Охранники оставили девушку под солнцем на восемь часов, пока ее кожа не покраснела и не обгорела.

«Сидя там, на жаре, я представляла, что просыпаюсь от этого кошмара и оказываюсь дома с мамой. Я чувствовала объятия, поцелуи в обе щеки, слушала истории о жизни, приключениях и путешествиях за границу, бесконечные разговоры о последних прочитанных книгах», – продолжала вспоминать Майсем.

Боль от ожогов вернула ее к реальности.
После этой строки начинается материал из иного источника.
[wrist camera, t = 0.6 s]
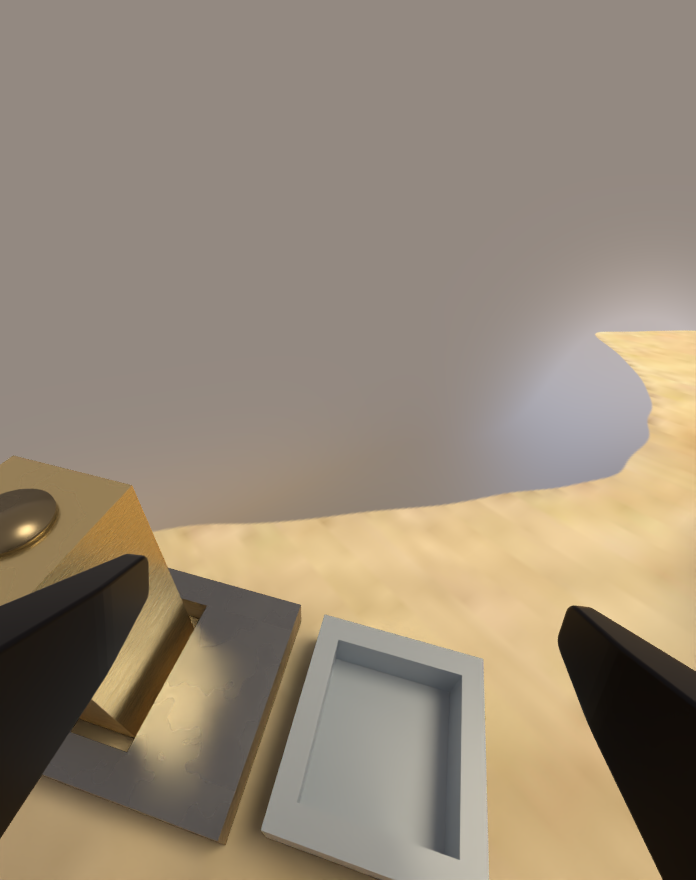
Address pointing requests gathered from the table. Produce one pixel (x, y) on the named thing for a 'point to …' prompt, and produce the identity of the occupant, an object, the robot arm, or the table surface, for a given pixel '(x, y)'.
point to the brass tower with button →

В течение последующих часов Майсем бросало между беспамятством и горячечными снами о своей жизни дома.

«Как я попала сюда?» – вновь и вновь спрашивала она себя.

[ ]

Последние два десятилетия мир Майсем в Синьцзяне находился в медленном падении, а затем резко обрушился в бездну отчаяния и недоверия. В прежние времена ее родина была местом, о котором она думала с любовью. Девушка никак не ожидала, что окажется в таком кошмарном месте, как концентрационный лагерь.

В 1990‐е Майсем жила с родителями в тихой сельской местности.

«Дома мы жили на природе, – вспоминала она. – Просыпались рано и ели на завтрак простые кукурузные супы и фрукты. Никакого телевизора, только не утром. Я все равно любила книги».

Майсем ходила собирать фрукты и овощи на небольшой земельный участок своей семьи в окрестностях Кашгара. Никому из взрослых не разрешалось спать днем, это считалось признаком лени.

«Каждую пятницу мы делали пожертвование в пользу бедных. Мы приносили коробки с едой, деньгами и одеждой малообеспеченным женщинам со всего города. Но моя мама не хотела, чтобы они чувствовали, что берут деньги просто так. Она звонила им и просила о небольших услугах в ответ, например помочь по дому или отвести детей в школу, и давала небольшое вознаграждение за помощь. Пятница важна для мусульман; это день, когда можно сделать что-то хорошее, – рассказывала она. – Так поступали и многие другие семьи».